A cross party committee of MPs have launched a new inquiry into the future of the high street, with the intention of looking ahead to 2030.
There have been no shortage of reviews, reports and inquiries into the state of the high street, but where do convenience stores fit in?
One of the phrases that we use a lot at ACS when talking to the media is that the corner shop of 20 years ago is not the convenience store of today.
Even a decade ago, when you thought of what a convenience store looked like, it typically majored on grocery products with perhaps some local collaboration on things like milk, bread and deli offerings.
Over the past few years however, the convenience store offer has evolved to feature an increasingly wide range of services for local customers. Where other specialist stores on the high street like banks, pharmacies, off licenses and post offices have faded away in many areas, convenience stores have embraced those services.
The role of the convenience store on the modern high street then is an important one, as it acts not just as a traditional social hub, but as a collection of products and services in one place.
This cannot be taken for granted though, as the high street is littered with empty fascias of businesses that thought they were more relevant to consumers than they actually were.

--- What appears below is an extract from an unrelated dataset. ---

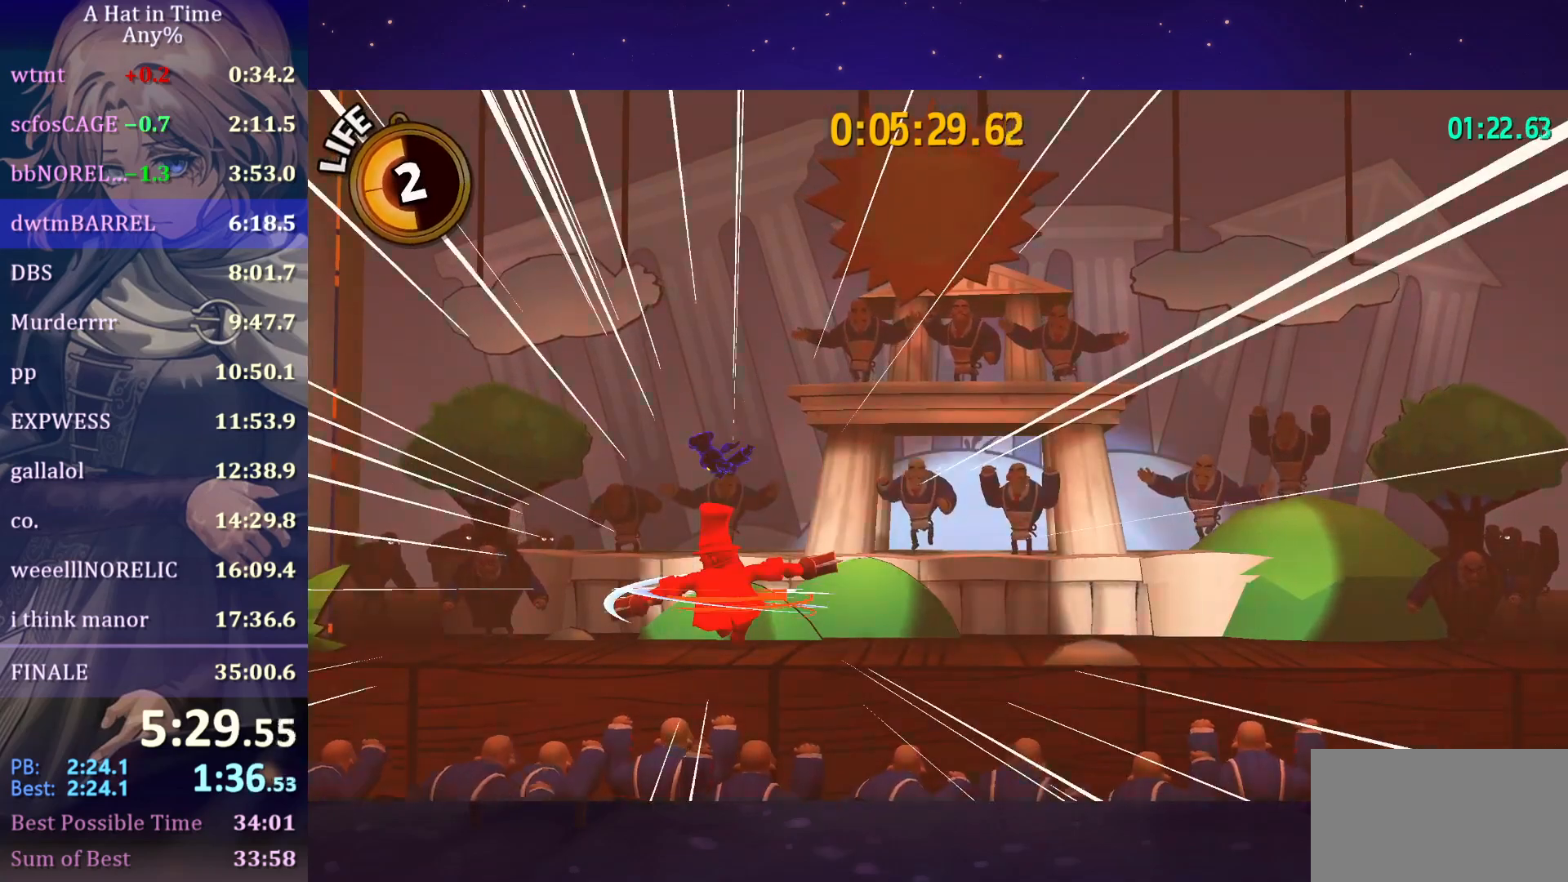
{"keys": [], "mouse": [], "mouse_move": "still", "events": [[67, "mouse_wheel", "down"], [300, "mouse_wheel", "up"], [483, "d", "up"]]}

As convenience stores have embraced change over the past ten years to adopt additional services and a wider range of goods, the challenge for our sector in the future, especially for the 18,000 urban stores on high streets and in town centres, is to find new ways to collaborate with other services that people want.
We’ll make the case for our sector to the latest parliamentary inquiry into high streets. I’m confident they’ll find that convenience stores are going to be even more relevant than ever in this changing retail landscape.